**Problem description:** The full listing, word for word and free of images, is the expected result.

**Information provided:**
---+---

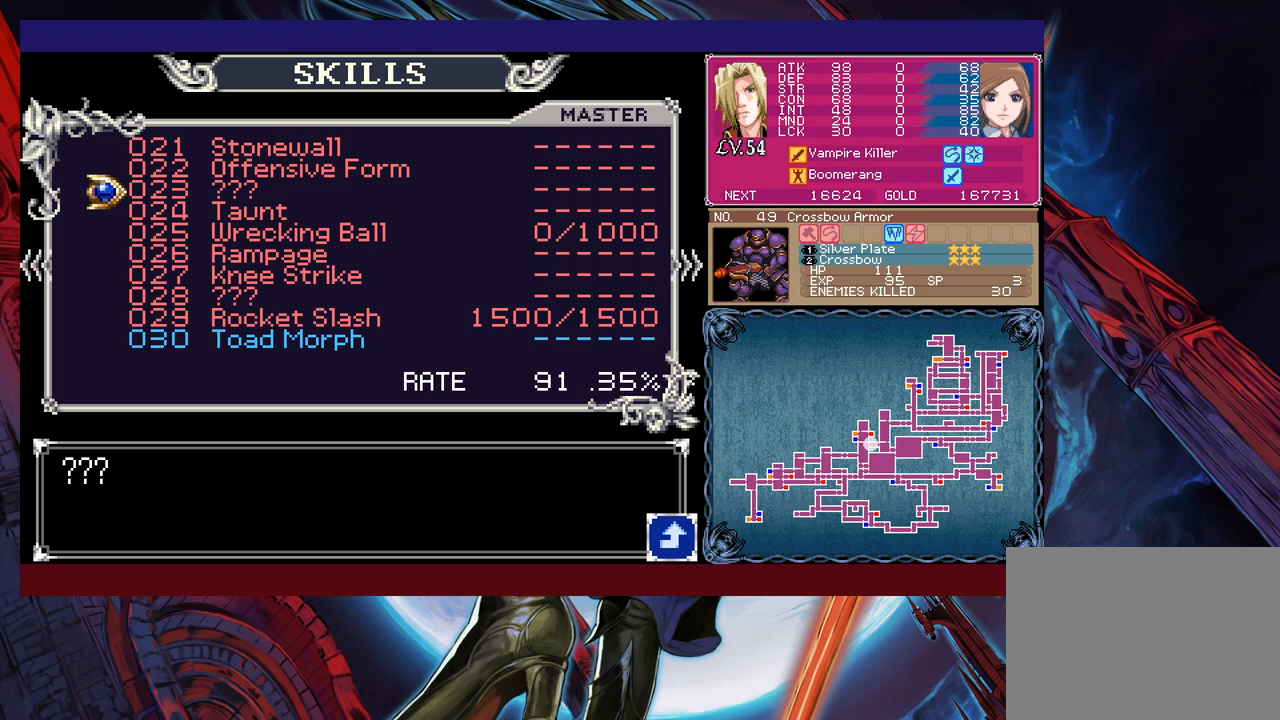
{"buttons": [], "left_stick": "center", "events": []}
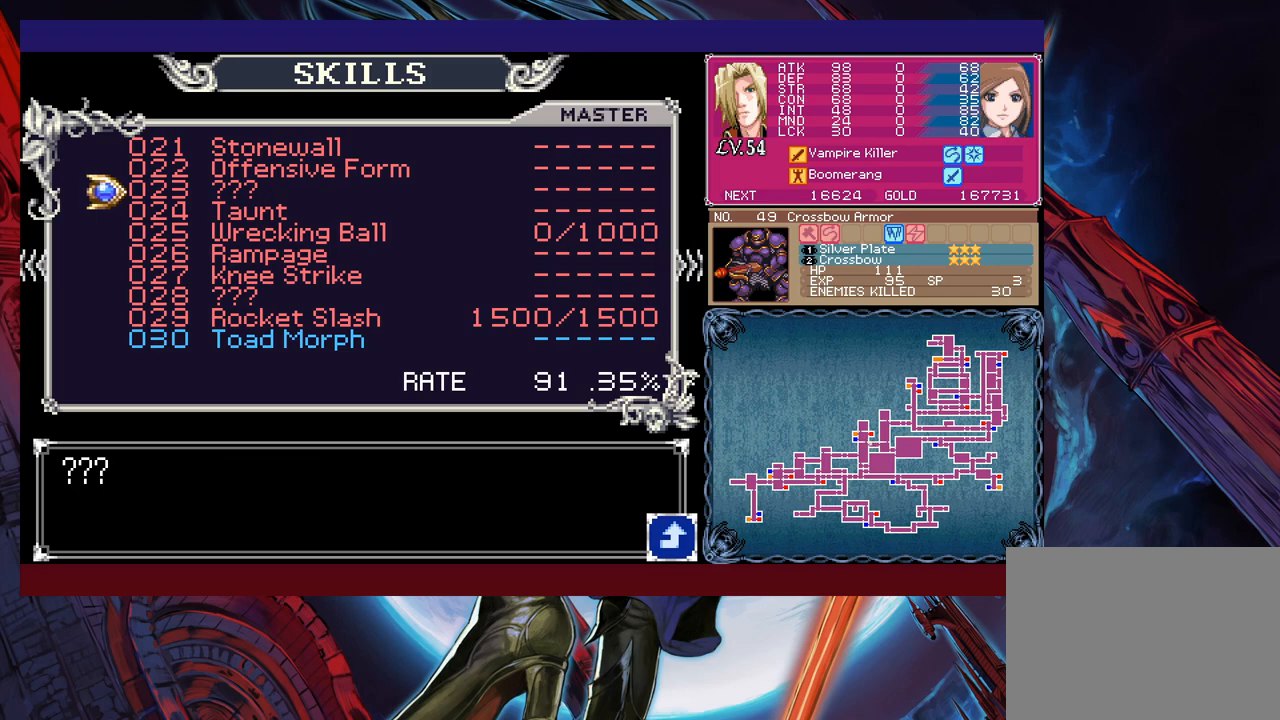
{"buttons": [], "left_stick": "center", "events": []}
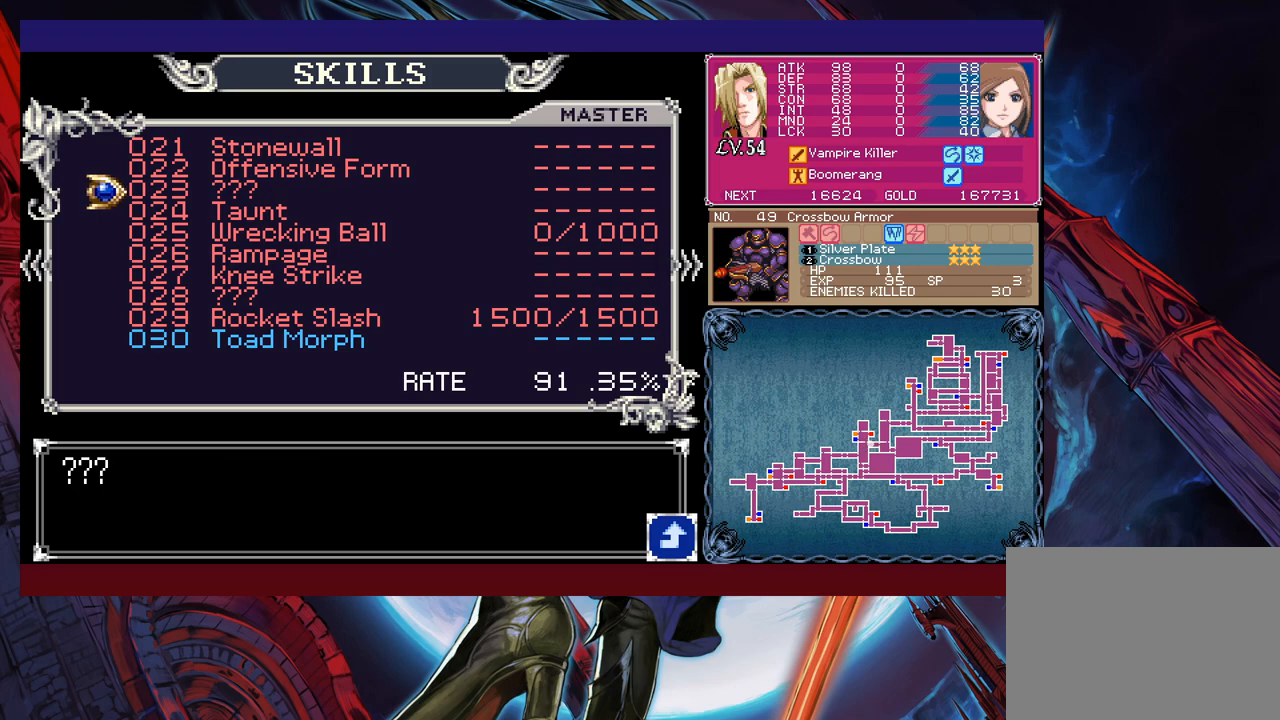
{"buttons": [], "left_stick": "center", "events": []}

---+---

**Expected answer:**
{"buttons": [], "left_stick": "center", "events": []}
{"buttons": [], "left_stick": "center", "events": []}
{"buttons": [], "left_stick": "center", "events": []}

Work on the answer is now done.